After you have collected a suitable corpus of training documents, it’s time for the Watson Knowledge Studio administrator to initiate the first iteration of document annotation. They do this by selecting a portion of the corpus documents, and assigning this portion to human annotators, or industry SMEs tasked with training the machine learning model. Each SME will have a mix of documents unique to their personal set, as well as documents shared by all. After assigning the document sets, the Knowledge Studio administrator can track the progress of the SMEs as they annotate the document. The annotation process can be very time-consuming work, particularly with longer annotation documents. Consider your project timeline, goals for the current iteration of annotations, and bandwidth of your annotators as you determine how many documents your annotation set should include. In our project, we used no fewer than 30 documents, but no more than 70, based on our goals and needs.

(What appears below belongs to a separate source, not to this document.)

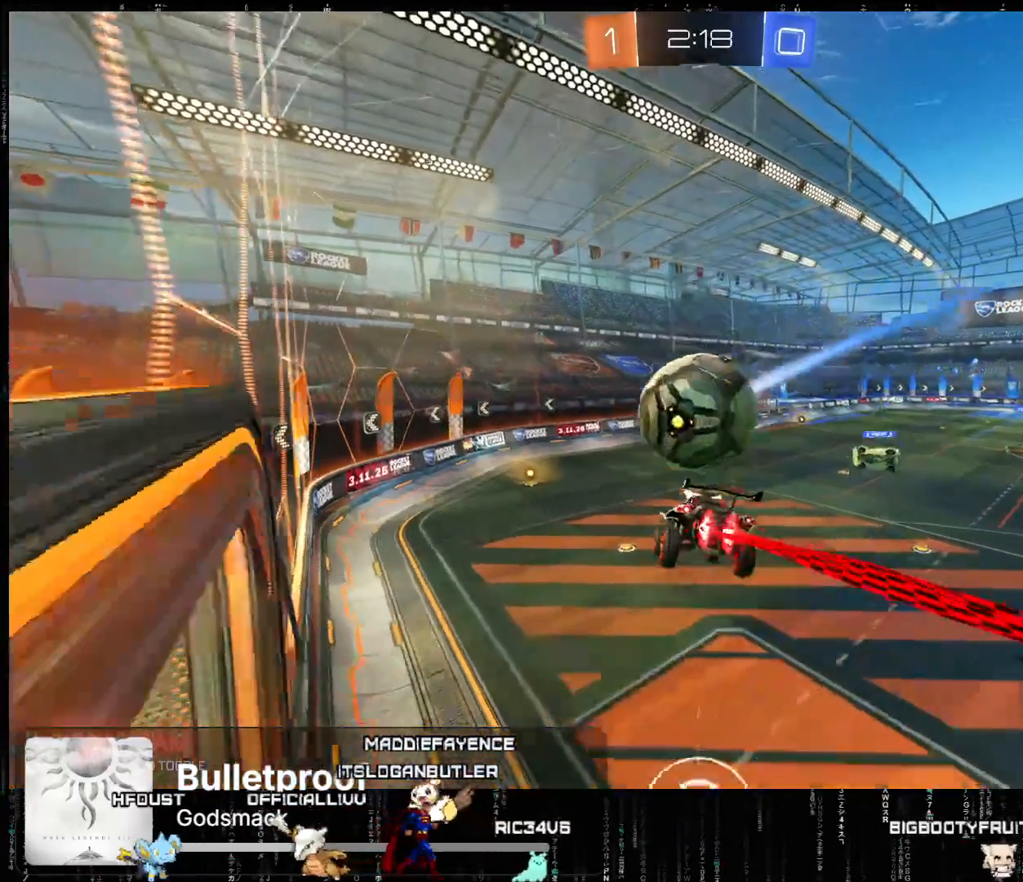
{"buttons": ["R2"], "left_stick": "down-left", "events": [[183, "A", "up"], [217, "left_stick", "center"], [233, "A", "down"], [250, "L2", "up"], [317, "left_stick", "down-left"], [350, "A", "up"]]}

As you view an annotation document, you will see that a number of words are pre-annotated for you, resulting in a number of highlighted words and phrases in various colors. Each color represents an entity type from the dictionary, and each pre-annotated entry is the result of associated words and phrases for that entity type defined in the entity type dictionary. You can highlight any unannotated word or phrase by selecting the color of the entity type that you would like to tag. However, sometimes you will need to edit the entity type of a pre-annotation or remove it altogether. To do this, select the magnifying glass icon on the upper toolbar to initiate the Zoom View. From here, you can select the color of the new entity type you would like to replace, or use the X icon to remove the pre-annotation.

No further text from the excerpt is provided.